Nun ein Blick auf das Holzgewerbe, also die Holzindustrie ohne die Möbelhersteller. Die 421 Betriebe (-3,8%) mit mehr als 50 Beschäftigten setzten zwischen Januar und Juni 2009 insgesamt 5,9 Mrd. € um und damit 19 Prozent weniger (- 1,4 Mrd. €) als im ersten Halbjahr 2008 (7,3 Mrd. €). Infolge dieser negativen Umsatzentwicklung sank die Zahl der Beschäftigten um 4,9 Prozent oder rund 3.000 auf 57.940.
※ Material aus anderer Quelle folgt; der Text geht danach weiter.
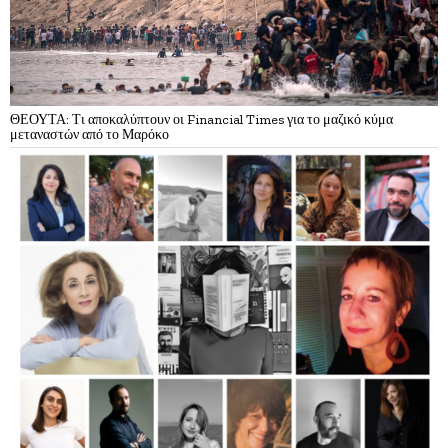
ΘΕΟΥΤΑ: Τι αποκαλύπτουν οι Financial Times για το μαζικό κύμα
μεταναστών από το Μαρόκο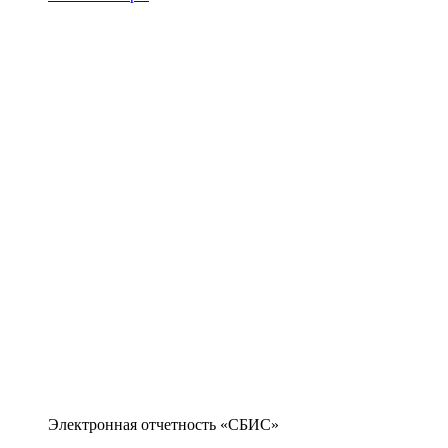
Электронная отчетность «СБИС»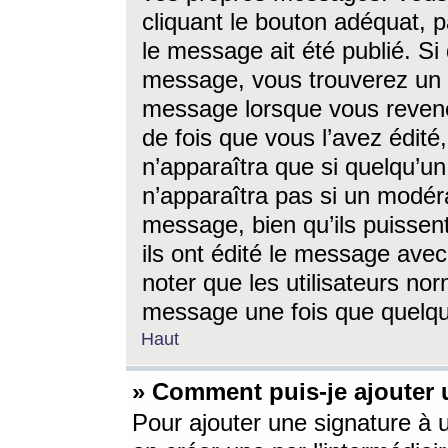
cliquant le bouton adéquat, p
le message ait été publié. S
message, vous trouverez un 
message lorsque vous revene
de fois que vous l’avez édité,
n’apparaîtra que si quelqu’un
n’apparaîtra pas si un modéra
message, bien qu’ils puissent
ils ont édité le message avec
noter que les utilisateurs n
message une fois que quelqu
Haut
» Comment puis-je ajouter
Pour ajouter une signature à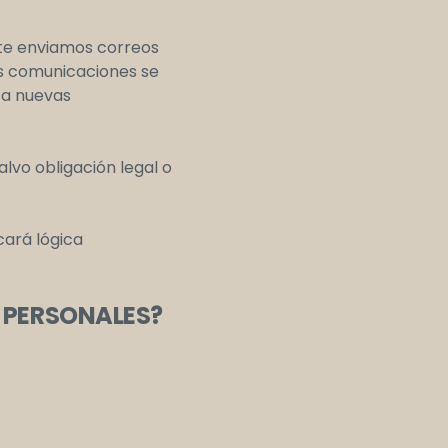
nte enviamos correos
as comunicaciones se
 a nuevas
alvo obligación legal o
cará lógica
 PERSONALES?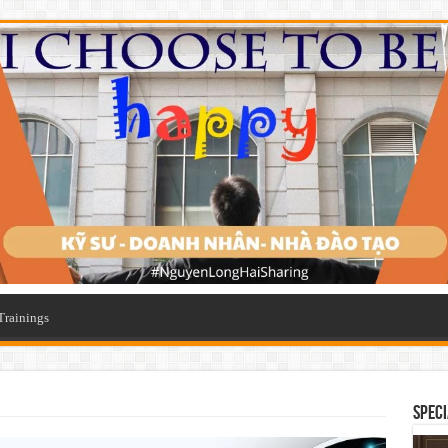
Trainings
SPECI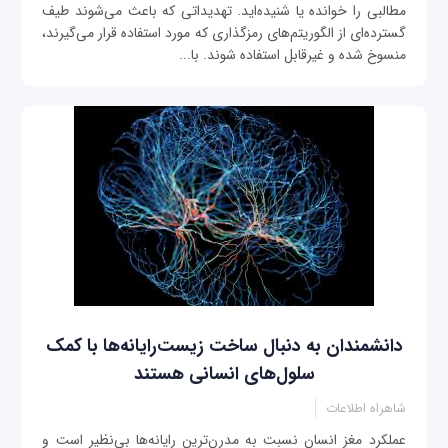
مطالبی را خوانده یا شنیده‌اید. تهدیداتی که باعث می‌شوند طیف
گسترده‌ای از الگوریتم‌های رمزگذاری که مورد استفاده قرار می‌گیرند،
منسوخ شده و غیرقابل استفاده شوند. با...
دانشمندان به دنبال ساخت زیست‌رایانه‌ها با کمک
سلول‌های انسانی هستند
شاهراه اطلاعات
عملکرد مغز انسان نسبت به مدرن‌ترین رایانه‌ها بی‌‌نظیر است‌ و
Etwas besser als der Durchschnitt entwickelten sich die Unternehmen im sogenannten baunahen Bereich, dazu gehören Hersteller von Fertighäusern, Fenstern und Türen, deren Auftragslage im bisherigen Jahresverlauf teilweise von den Konjunkturpaketen 1 und 2 der Bundesregierung gestützt werden konnte. Der Umsatz der 180 Betriebe sank allerdings immerhin noch um 11,7 Prozent auf 1,8 Mrd. €. Die Erlöse der Parkettproduzenten gingen im ersten Halbjahr um rund 16,5 Prozent auf 120 Mio. € zurück. Hier schlägt die schwache Nachfrage im privaten Wohnungsbau durch; die Baugenehmigungen bewegten sich in den ersten fünf Monaten 2009 um rund 9,3 Prozent unter dem Niveau des ohnehin schon äußerst schwachen Vorjahres. Die Hersteller von Holzverpackungen, die jahrelang von einem dynamischen Exportgeschäft profitieren konnten, warten angesichts des aktuellen Exportrückgangs der deutschen Industrie mit deutlichen Umsatzrückgängen auf. Der Umsatz in diesem Segment sank im ersten Halbjahr 2009 um 28,8 % auf rund 230 Mio. €
Die insgesamt negative Tendenz des Holzgewerbes wird nicht zuletzt durch die rückläufige Nachfrage nach Holzwerkstoffen beeinflusst. Der Umsatz der Hersteller von Spanplatten und anderen Holzwerkstoffprodukten sank um 22,1 % auf 2,1 Mrd. €. Die Sägewerke verzeichneten angesichts der rückläufigen Nachfrage aus den nachgelagerten Produktionsstufen ebenfalls deutliche Umsatzverluste von 21,5 % auf 1,4 Mrd. €. Die Sparte Holzveredelung und Herstellung von Kork-, Flecht- und Korbwaren musste einen Umsatzrückgang um 18 % auf rund 280 Mio. € verkraften.
Für die gesamte Holz- und Möbelindustrie ergibt sich folgendes Bild: Nach einem Umsatzzuwachs im vergangenen Jahr von 1,6 Prozent sanken die Verkäufe der Unternehmen mit mehr als 50 Beschäftigten im 1. Halbjahr 2009 um 16,1 Prozent. Der Umsatz der Holz- und Möbelindustrie betrug 13,9 Mrd. € und damit rund 2,7 Mrd. € weniger als im Vorjahreszeitraum. Die 1.030 Herstellerbetriebe (-2,2 %) beschäftigten im ersten Halbjahr rund 157.000 Mitarbeiter und damit ca. 5.700 (-3,5 %) Männer und Frauen weniger als noch vor einem Jahr. Nach zwei Jahren mit Beschäftigungszuwächsen reagieren die Betriebe somit auf die negative Konjunkturlage, die andere Wirtschaftszweige härter traf aber an uns eben auch nicht spurlos vorbeiging.